▸ **Teks Bacaan**
►

Antibiotik sering dianggap sebagai “dewa” penyembuh berbagai penyakit. Saat sakit flu, minum antibiotik. Saat tidak enak badan, minum antibiotik. Pokoknya, apa pun penyakitnya, tak sedikit orang yang memercayakannya pada antibiotik.
Padahal, tidak semua penyakit membutuhkan antibiotik untuk menanganinya. Tapi apa daya, sebagian orang sudah telanjur menganggap antibiotik sebagai obat dari segala obat. Mitos seperti inilah yang harus segera diluruskan sebelum resistansi antibiotik terjadi pada banyak orang.
Ada beberapa faktor yang membuat banyak orang biasa mengonsumsi antibiotik. Pertama, kurangnya informasi mengenai dampak mengonsumsi antibiotik secara sembarangan. Kedua, kurang disiplinnya pihak apotek dalam memberikan obat kepada pembeli. Di negara lain, pemberian obat antibiotik kepada konsumen sangatlah ketat, misalnya harus menggunakan resep dokter.
Berikut ini beberapa mitos seputar antibiotik yang tidak perlu Anda percaya lagi:
1. Mitos: Antibiotik, obat dari segala macam penyakit.
Fakta: Antibiotik dianggap obat yang dapat menyembuhkan segala macam penyakit. Apa pun jenis penyakitnya, orang tak akan berpikir dua kali untuk menggunakan antibiotik. Padahal, pandangan ini sangat keliru.
Antibiotik adalah obat antibakteri yang hanya digunakan untuk membunuh bakteri. Jika penyebabnya bukan karena bakteri, maka tidak perlu menggunakan antibiotik untuk terapinya.
Misalnya Anda mengalami flu karena alergi, terapi yang tepat bukanlah antibiotik melainkan antihistamin serta menjauhi alergennya. Saat Anda flu karena alergi dan diobati dengan antibiotik, maka keluhan pun akan terus ada.
2. Mitos: Antibiotik dikonsumsi seperti obat lainnya.
Fakta: Antibiotik memiliki aturan minum tersendiri. Berbeda dengan obat lain yang boleh dihentikan saat keluhan mereda, antibiotik hanya boleh dihentikan saat obat yang diberikan oleh dokter habis—walaupun keluhan sudah mereda. Ini penting agar semua bakteri “jahat” mati dan tidak tersisa.

◄

▸ **Cuplikan Set Data**

►

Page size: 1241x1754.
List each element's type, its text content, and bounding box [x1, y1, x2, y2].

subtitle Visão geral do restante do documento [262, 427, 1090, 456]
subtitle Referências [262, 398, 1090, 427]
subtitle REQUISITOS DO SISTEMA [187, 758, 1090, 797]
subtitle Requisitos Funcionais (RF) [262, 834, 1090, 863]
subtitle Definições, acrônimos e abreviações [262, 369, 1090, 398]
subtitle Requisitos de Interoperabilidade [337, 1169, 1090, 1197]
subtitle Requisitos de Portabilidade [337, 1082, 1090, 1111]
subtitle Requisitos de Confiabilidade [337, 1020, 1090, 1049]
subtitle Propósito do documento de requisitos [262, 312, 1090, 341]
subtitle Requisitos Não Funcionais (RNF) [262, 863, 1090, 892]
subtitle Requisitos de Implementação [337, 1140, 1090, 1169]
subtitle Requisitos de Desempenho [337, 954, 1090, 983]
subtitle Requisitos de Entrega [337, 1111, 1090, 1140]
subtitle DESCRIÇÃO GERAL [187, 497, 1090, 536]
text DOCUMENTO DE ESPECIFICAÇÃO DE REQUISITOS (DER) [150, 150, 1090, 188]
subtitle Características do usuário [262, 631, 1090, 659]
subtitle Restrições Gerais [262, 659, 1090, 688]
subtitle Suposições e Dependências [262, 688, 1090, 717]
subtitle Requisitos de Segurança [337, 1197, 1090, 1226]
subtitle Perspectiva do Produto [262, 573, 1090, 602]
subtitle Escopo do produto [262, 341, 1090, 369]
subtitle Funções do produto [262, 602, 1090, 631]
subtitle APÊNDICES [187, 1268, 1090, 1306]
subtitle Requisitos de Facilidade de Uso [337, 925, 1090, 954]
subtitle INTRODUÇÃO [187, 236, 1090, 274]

◄

Sambunglah teks bacaan tentang mitos seputar antibiotik, mulai tepat setelah kalimat terakhirnya.

▸ **Jawaban Tertulis**
Sayangnya, karena kurangnya informasi, banyak sekali pengguna yang menyalahi aturan ini. Mereka akan menghentikan penggunaan segera setelah keluhan mereda, meskipun obat belum habis.
Perlu diketahui bahwa penggunaan antibiotik yang tidak sesuai dengan aturannya, akan meningkatkan resiko resistansi terhadap antibiotik. Artinya, tubuh menjadi kebal terhadap antibiotik, sehingga jika ada bakteri yang hinggap dalam tubuh pada kemudian hari, bakteri tersebut tidak akan mati dengan pemberian antibiotik yang sama.
Jadi, jika Anda mendapatkan terapi antibiotik dari dokter, konsumsilah obat tersebut sesuai dengan anjuran dan habiskan. Dengan demikian, bakteri yang ada di dalam tubuh benar-benar mati dan menurunkan risiko resistansi antibiotik.
3. Mitos: Antibiotik sisa boleh dikonsumsi saat sakit pada kemudian hari.
Fakta: Antibiotik yang diberikan untuk satu penyakit akan berbeda dengan penyakit yang lain. Contohnya, antibiotik yang diberikan untuk penyakit infeksi saluran kemih akan berbeda dengan antibiotik untuk penyakit infeksi saluran pernapasan. Karena itu, sisa dari antibiotik penyakit sebelumnya tidak seharusnya diberikan saat Anda mengalami penyakit infeksi yang lain.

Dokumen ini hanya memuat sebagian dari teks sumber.